Multi-Layer Transmission and Hybrid Relaying for Relay Channels with Multiple Out-of-Band Relays

TL;DR

This paper introduces a multi-layer transmission and hybrid relaying strategy for relay channels with multiple out-of-band relays, optimizing power and compression to approach theoretical capacity bounds.

Contribution

It proposes a novel multi-layer hybrid decode-and-forward and compress-and-forward scheme with an iterative optimization algorithm for relay networks.

Findings

Achieves performance close to the cutset upper bound.

Effectively leverages relay decoding capabilities through multi-layer transmission.

Provides an iterative algorithm based on geometric programming for optimization.

Abstract

In this work, a relay channel is studied in which a source encoder communicates with a destination decoder through a number of out-of-band relays that are connected to the decoder through capacity-constrained digital backhaul links.
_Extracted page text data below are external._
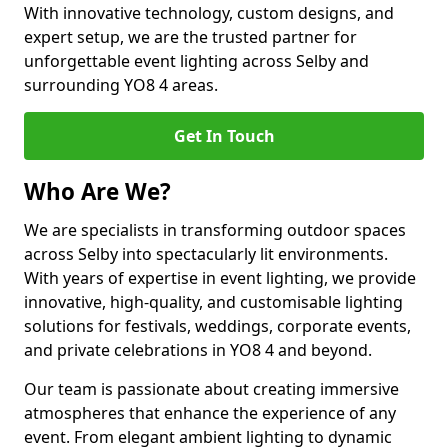
With innovative technology, custom designs, and
expert setup, we are the trusted partner for
unforgettable event lighting across Selby and
surrounding YO8 4 areas.
Get In Touch
Who Are We?
We are specialists in transforming outdoor spaces
across Selby into spectacularly lit environments.
With years of expertise in event lighting, we provide
innovative, high-quality, and customisable lighting
solutions for festivals, weddings, corporate events,
and private celebrations in YO8 4 and beyond.
Our team is passionate about creating immersive
atmospheres that enhance the experience of any
event. From elegant ambient lighting to dynamic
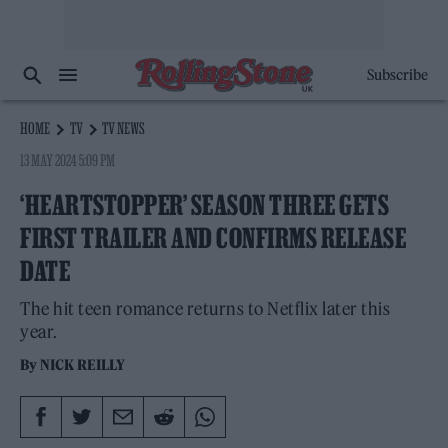
Subscribe
HOME
TV
TV NEWS
13 MAY 2024 5:09 PM
‘HEARTSTOPPER’ SEASON THREE GETS
FIRST TRAILER AND CONFIRMS RELEASE
DATE
The hit teen romance returns to Netflix later this
year.
By
NICK REILLY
This model is motivated by the uplink of cloud radio access networks. In this scenario, a novel transmission and relaying strategies are proposed in which multi-layer transmission is used, on the one hand, to adaptively leverage the different decoding capabilities of the relays and, on the other hand, to enable hybrid decode-and-forward (DF) and compress-and-forward (CF) relaying. The hybrid relaying strategy allows each relay to forward part of the decoded messages and a compressed version of the received signal to the decoder. The problem of optimizing the power allocation across the layers and the compression test channels is formulated. Albeit non-convex, the derived problem is found to belong to the class of so called complementary geometric programs (CGPs). Using this observation, an iterative algorithm based on the homotopy method is proposed that achieves a stationary point of the original problem by solving a sequence of geometric programming (GP), and thus convex, problems. Numerical results are provided that show the effectiveness of the proposed multi-layer hybrid scheme in achieving performance close to a theoretical (cutset) upper bound.